Extrait du texte
Inflexions, civils et militaires : pouvoir dire n’a pas pour but de réfléchir aux questions de géopolitique et de stratégie, mais à l’utilisation de la force, à ses fondements et à ses conséquences. Or, dans cette optique, l’emploi des armes pose aujourd’hui des questions nouvelles et de grande portée.
L’étude des crises que nous vivons depuis une vingtaine d’années paraît, en effet, montrer que de nombreuses actions militaires rencontrent de grandes difficultés pour atteindre l’objectif politique recherché. C’est le cas de certaines opérations de maintien de la paix. Dans les Balkans, alors que les opérations qui y ont été conduites sont généralement présentées comme des exemples de succès, la présence militaire perdure depuis des années sans qu’une issue politique claire, matérialisée par la fin des tensions ethniques, un démarrage économique véritable et un fonctionnement normal des institutions, ne se dessine à court ou moyen terme. Bien au contraire, si les forces armées étaient aujourd’hui retirées, il est probable que des affrontements violents se déclencheraient à nouveau. Le constat est le même en Côte d’Ivoire.
Ce constat d’insuccès est assurément encore plus évident sur les trois théâtres majeurs que sont l’Irak, l’Afghanistan et le Liban. La plus grande armée du monde, l’armée américaine, et ses alliés les plus proches, israélien et britannique, y étant les acteurs principaux, le phénomène n’en est que plus marquant.

Données fournies

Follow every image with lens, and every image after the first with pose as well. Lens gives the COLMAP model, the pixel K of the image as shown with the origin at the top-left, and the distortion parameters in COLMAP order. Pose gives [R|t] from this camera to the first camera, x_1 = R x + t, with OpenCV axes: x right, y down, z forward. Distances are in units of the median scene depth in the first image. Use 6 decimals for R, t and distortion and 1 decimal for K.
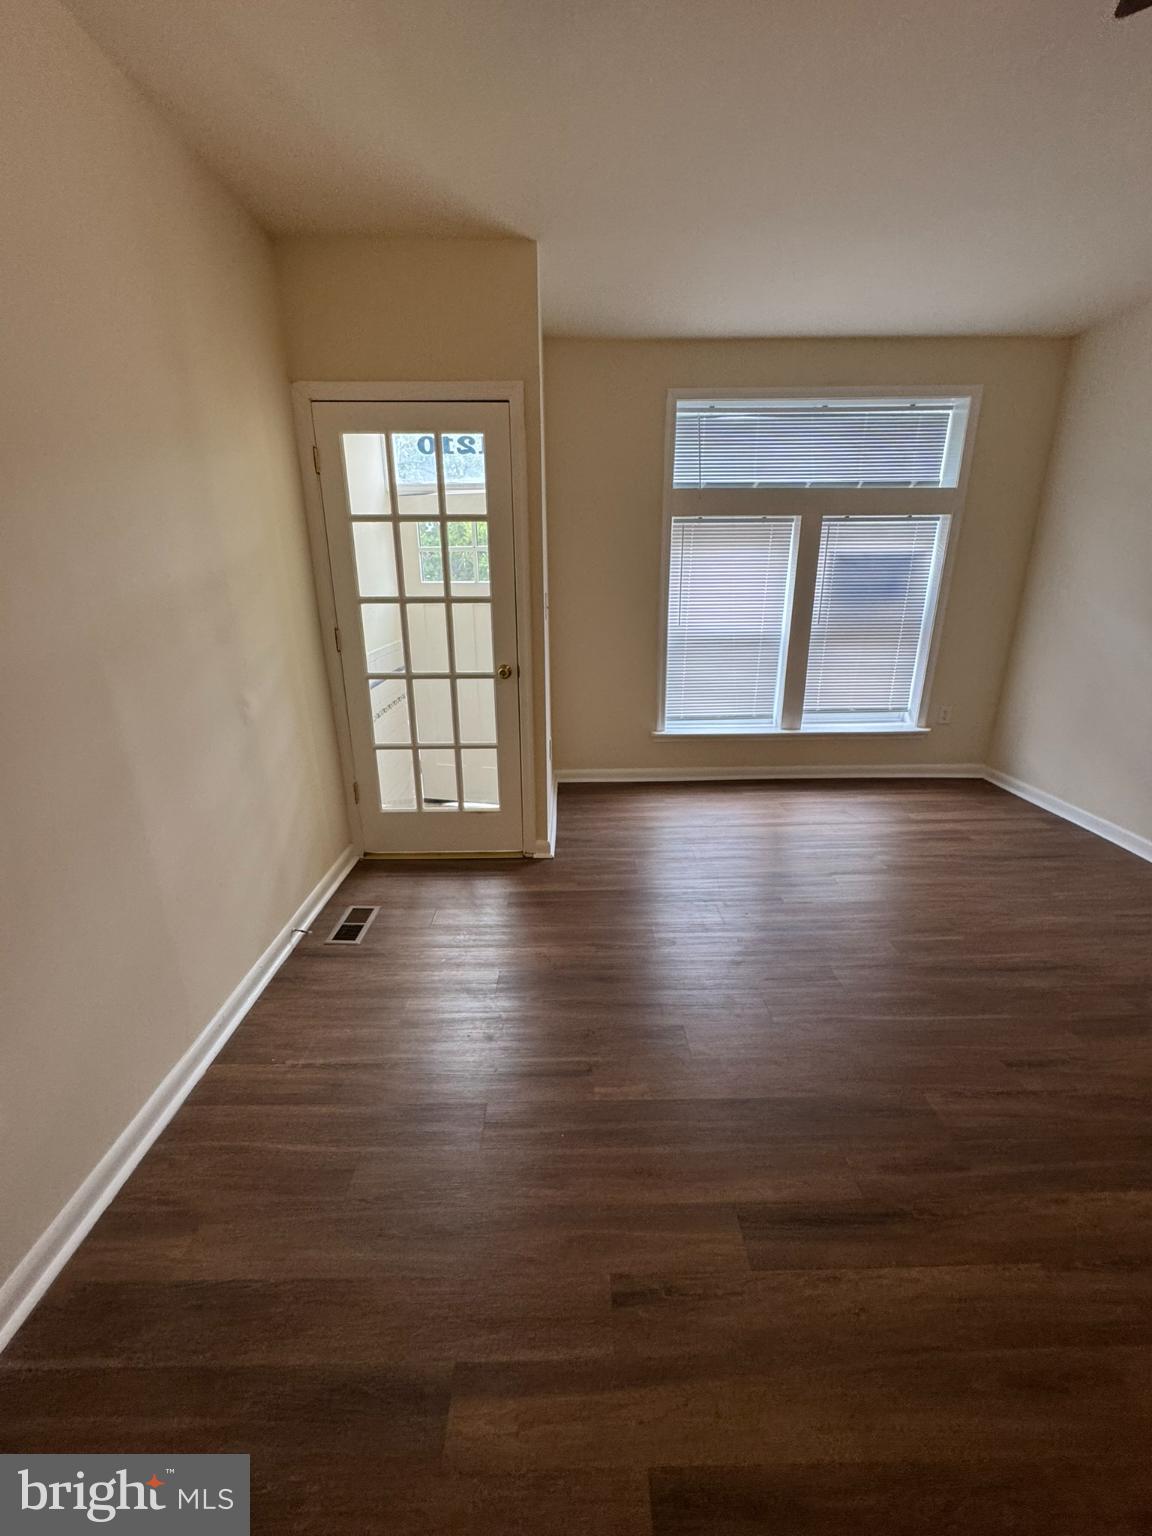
lens RADIAL K [[616.3, 0, 576.7], [0, 616.3, 761.1], [0, 0, 1]] dist [-0.001327, 0.000299]
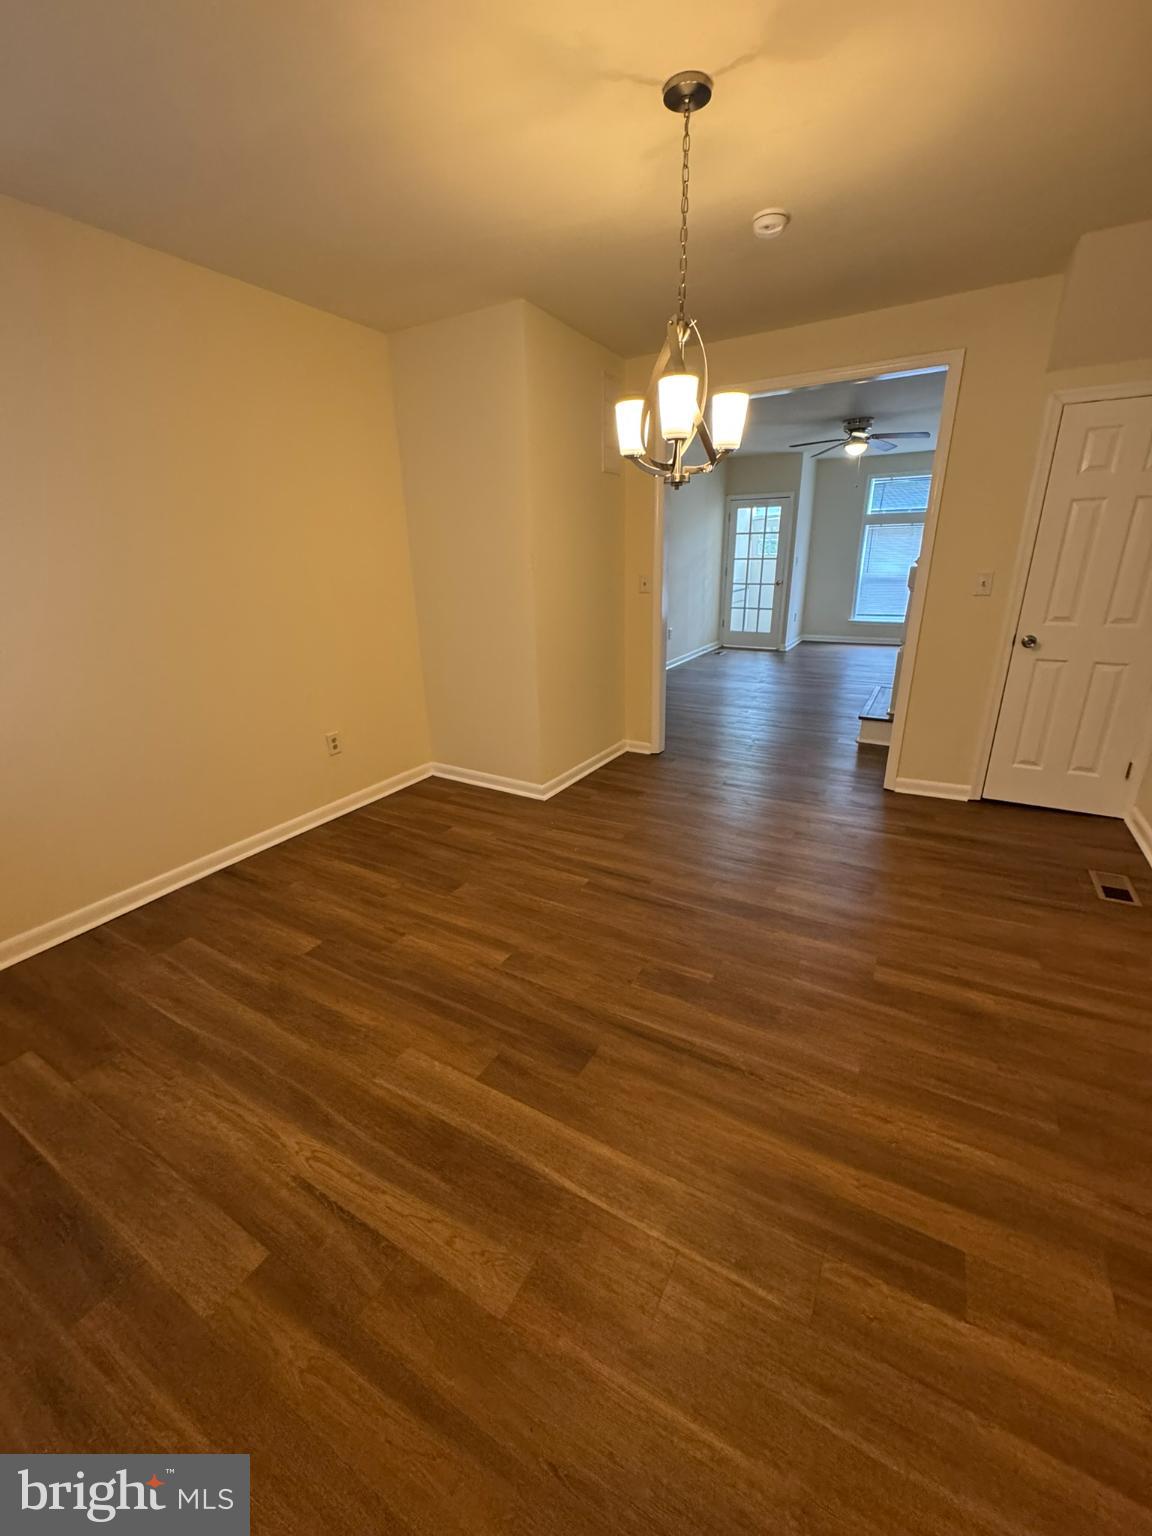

Consignes
A. Recopiez sans rien changer le passage de l'extrait qui va de « L’étude des crises » à « en Côte d’Ivoire. ».
B. D'après l'extrait, répondez aux questions suivantes en reprenant les repères (i), (ii) et (iii).
(i) Dans quelle région la présence militaire perdure-t-elle depuis des années sans issue politique claire ?
(ii) Dans quel pays le constat est-il le même que dans cette région ?
(iii) Quels sont les trois théâtres majeurs cités ?

Corrigé
A.
L’étude des crises que nous vivons depuis une vingtaine d’années paraît, en effet, montrer que de nombreuses actions militaires rencontrent de grandes difficultés pour atteindre l’objectif politique recherché. C’est le cas de certaines opérations de maintien de la paix. Dans les Balkans, alors que les opérations qui y ont été conduites sont généralement présentées comme des exemples de succès, la présence militaire perdure depuis des années sans qu’une issue politique claire, matérialisée par la fin des tensions ethniques, un démarrage économique véritable et un fonctionnement normal des institutions, ne se dessine à court ou moyen terme. Bien au contraire, si les forces armées étaient aujourd’hui retirées, il est probable que des affrontements violents se déclencheraient à nouveau. Le constat est le même en Côte d’Ivoire.

B.
(i) Dans les Balkans.
(ii) En Côte d'Ivoire.
(iii) L'Irak, l'Afghanistan et le Liban.